*Input data*:
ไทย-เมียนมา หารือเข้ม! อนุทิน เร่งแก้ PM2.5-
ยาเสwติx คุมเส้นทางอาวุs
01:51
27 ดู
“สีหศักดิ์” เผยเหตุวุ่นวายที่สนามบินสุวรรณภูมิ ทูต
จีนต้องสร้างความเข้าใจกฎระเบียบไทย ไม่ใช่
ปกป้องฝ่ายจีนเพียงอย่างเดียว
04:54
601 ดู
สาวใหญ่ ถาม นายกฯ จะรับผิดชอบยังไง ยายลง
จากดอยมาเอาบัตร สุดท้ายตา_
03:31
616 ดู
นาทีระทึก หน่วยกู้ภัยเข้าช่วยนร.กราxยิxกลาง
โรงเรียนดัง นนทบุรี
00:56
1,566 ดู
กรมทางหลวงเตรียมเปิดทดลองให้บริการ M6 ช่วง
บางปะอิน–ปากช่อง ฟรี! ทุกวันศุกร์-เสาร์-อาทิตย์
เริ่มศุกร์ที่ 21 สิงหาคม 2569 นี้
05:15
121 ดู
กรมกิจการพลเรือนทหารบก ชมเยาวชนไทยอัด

*Requirement*: Write out the material again, switching every "ดู" to "views" and leaving everything else unchanged.

*Task result*:
ไทย-เมียนมา หารือเข้ม! อนุทิน เร่งแก้ PM2.5-
ยาเสwติx คุมเส้นทางอาวุs
01:51
27 views
“สีหศักดิ์” เผยเหตุวุ่นวายที่สนามบินสุวรรณภูมิ ทูต
จีนต้องสร้างความเข้าใจกฎระเบียบไทย ไม่ใช่
ปกป้องฝ่ายจีนเพียงอย่างเดียว
04:54
601 views
สาวใหญ่ ถาม นายกฯ จะรับผิดชอบยังไง ยายลง
จากดอยมาเอาบัตร สุดท้ายตา_
03:31
616 views
นาทีระทึก หน่วยกู้ภัยเข้าช่วยนร.กราxยิxกลาง
โรงเรียนดัง นนทบุรี
00:56
1,566 views
กรมทางหลวงเตรียมเปิดทดลองให้บริการ M6 ช่วง
บางปะอิน–ปากช่อง ฟรี! ทุกวันศุกร์-เสาร์-อาทิตย์
เริ่มศุกร์ที่ 21 สิงหาคม 2569 นี้
05:15
121 views
กรมกิจการพลเรือนทหารบก ชมเยาวชนไทยอัด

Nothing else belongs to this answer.